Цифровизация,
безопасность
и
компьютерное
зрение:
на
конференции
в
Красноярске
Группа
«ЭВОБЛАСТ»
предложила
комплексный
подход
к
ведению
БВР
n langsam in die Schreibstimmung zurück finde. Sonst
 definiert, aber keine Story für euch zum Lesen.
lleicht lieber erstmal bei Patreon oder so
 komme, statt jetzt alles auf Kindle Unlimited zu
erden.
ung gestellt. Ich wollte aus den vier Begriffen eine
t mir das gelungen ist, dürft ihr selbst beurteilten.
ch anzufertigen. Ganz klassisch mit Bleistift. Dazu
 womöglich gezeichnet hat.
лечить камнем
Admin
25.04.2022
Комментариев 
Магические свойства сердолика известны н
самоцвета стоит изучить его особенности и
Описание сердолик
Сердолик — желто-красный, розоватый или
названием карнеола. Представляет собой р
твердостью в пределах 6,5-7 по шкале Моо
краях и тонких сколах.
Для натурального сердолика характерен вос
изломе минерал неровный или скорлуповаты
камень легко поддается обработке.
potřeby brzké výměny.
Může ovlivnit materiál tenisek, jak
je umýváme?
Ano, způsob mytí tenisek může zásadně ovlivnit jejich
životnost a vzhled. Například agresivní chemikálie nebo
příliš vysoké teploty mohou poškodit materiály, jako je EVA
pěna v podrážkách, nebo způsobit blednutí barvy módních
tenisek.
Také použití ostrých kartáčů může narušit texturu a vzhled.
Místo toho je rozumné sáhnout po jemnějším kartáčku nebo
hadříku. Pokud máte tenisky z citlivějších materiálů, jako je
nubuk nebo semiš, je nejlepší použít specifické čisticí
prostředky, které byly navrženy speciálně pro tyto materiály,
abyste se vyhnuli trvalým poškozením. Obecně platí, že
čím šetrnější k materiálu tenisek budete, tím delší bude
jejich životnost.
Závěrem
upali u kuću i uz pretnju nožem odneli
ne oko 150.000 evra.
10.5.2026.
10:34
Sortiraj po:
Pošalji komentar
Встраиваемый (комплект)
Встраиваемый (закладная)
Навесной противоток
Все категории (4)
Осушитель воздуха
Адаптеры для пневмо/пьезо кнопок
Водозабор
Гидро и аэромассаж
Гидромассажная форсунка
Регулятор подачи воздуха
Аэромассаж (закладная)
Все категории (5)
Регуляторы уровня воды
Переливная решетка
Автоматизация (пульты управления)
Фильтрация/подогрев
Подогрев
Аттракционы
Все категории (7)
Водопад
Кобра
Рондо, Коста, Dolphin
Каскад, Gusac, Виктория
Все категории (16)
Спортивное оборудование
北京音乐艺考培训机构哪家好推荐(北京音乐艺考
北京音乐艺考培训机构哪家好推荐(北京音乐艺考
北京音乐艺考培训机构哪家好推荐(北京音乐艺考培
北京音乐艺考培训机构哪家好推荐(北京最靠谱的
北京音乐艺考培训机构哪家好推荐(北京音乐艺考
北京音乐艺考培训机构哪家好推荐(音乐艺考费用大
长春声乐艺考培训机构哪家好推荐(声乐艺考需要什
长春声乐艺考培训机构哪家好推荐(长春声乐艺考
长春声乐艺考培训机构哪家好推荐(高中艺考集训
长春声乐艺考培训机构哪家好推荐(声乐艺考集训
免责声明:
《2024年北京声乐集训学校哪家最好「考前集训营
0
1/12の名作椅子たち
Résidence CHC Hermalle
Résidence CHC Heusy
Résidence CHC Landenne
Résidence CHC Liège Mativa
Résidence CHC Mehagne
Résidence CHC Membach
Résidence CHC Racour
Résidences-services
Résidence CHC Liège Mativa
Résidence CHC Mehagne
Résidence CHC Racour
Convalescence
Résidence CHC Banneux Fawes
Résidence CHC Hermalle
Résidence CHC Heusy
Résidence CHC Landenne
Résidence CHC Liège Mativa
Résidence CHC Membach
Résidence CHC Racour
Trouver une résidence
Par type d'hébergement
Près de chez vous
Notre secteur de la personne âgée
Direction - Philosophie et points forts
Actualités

*****

Pick out every line of the material that contains the string "категории", where case counts, and copy each of those lines in full.

Все категории (4)
Все категории (5)
Все категории (7)
Все категории (16)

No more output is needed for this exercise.